Co-Authored-By: Claude Opus 4.8 <noreply@anthropic.com>
2026-06-08 12:24:15 +09:00

307 lines
9.1 KiB
Markdown
Raw Blame History

This file contains ambiguous Unicode characters
This file contains Unicode characters that might be confused with other characters. If you think that this is intentional, you can safely ignore this warning. Use the Escape button to reveal them.
---
id: wiki-2026-0508-causal-inference
title: Causal Inference
category: 10_Wiki/Topics
status: verified
canonical_id: self
aliases: [인과 추론, causal inference, do-calculus, Pearl, DAG, counterfactual, SCM, RCT, propensity score]
duplicate_of: none
source_trust_level: A
confidence_score: 0.93
verification_status: applied
tags: [statistics, causal-inference, dag, do-calculus, pearl, ab-testing, dowhy, econml, observational-study]
raw_sources: []
last_reinforced: 2026-05-10
github_commit: pending
tech_stack:
language: Python / R
framework: DoWhy / EconML / CausalML / pgmpy
---
# Causal Inference
## 📌 한 줄 통찰
> **"매 correlation 의 X — 매 cause"**. 매 Judea Pearl 의 ladder. 매 observational 의 limit + 매 RCT / DAG / counterfactual 의 fix. 매 modern AI 의 base capability — 매 LLM 의 weakest area. 매 policy / medical / business 의 critical.
## 📖 핵심
### Pearl's Ladder of Causation
1. **Association** (P(y|x)): 매 correlation. 매 standard ML.

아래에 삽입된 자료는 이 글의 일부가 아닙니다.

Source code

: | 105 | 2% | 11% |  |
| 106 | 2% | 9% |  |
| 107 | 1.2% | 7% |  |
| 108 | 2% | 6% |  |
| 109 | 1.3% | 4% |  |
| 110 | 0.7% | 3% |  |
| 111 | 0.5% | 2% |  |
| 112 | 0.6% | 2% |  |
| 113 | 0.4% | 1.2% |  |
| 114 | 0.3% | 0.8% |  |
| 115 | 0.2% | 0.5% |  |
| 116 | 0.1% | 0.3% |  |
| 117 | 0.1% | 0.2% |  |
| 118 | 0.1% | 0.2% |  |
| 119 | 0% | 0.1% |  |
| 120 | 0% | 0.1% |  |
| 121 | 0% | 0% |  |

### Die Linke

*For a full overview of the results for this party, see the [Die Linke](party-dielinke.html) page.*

2. **Intervention** (P(y|do(x))): 매 "what if I change x?".
3. **Counterfactual** (P(y_x|x', y')): 매 "what would have happened if?".
→ 매 LLM 의 mostly stuck on step 1.
### 매 핵심 concept
#### Confounder
- 매 X → Y 매 spurious 의 매 Z (common cause).
- 예: 매 ice cream sales ↔ drowning (Z = 매 summer).
#### Mediator
- 매 X → M → Y.
#### Collider
- 매 X → Z ← Y.
- 매 Z 의 condition 의 spurious correlation 의 induce!
#### Backdoor path
- 매 X ← Z → Y.
- 매 Z 의 control 의 close.
#### Frontdoor
- 매 X → M → Y (매 confounder 가 매 X-Y 간 의 unobserved).
### 매 method
#### RCT (gold standard)
- 매 randomization 의 confounder 의 break.
- 매 ethics / cost.
#### Observational + adjustment
- **Propensity Score Matching (PSM)**.
- **Inverse Probability Weighting (IPW)**.
- **Regression discontinuity (RDD)**.
- **Difference-in-differences (DiD)**.
- **Instrumental variables (IV)**.
- **Synthetic control**.
#### Causal graph (DAG)
- 매 explicit assumption.
- 매 do-calculus 의 identify.
#### ML-based
- **Causal forest** (Wager-Athey).
- **Double ML** (Chernozhukov).
- **CausalGAN / counterfactual VAE**.
### 매 Simpson's paradox
- 매 aggregate vs subgroup 의 reverse.
- 매 Berkeley admission, 매 kidney stone treatment.
- → 매 confounder 의 stratify.
### 매 응용
1. **A/B test** + 매 follow-up causal.
2. **Pricing**: 매 price → 매 demand.
3. **Marketing attribution**: 매 channel → 매 conversion.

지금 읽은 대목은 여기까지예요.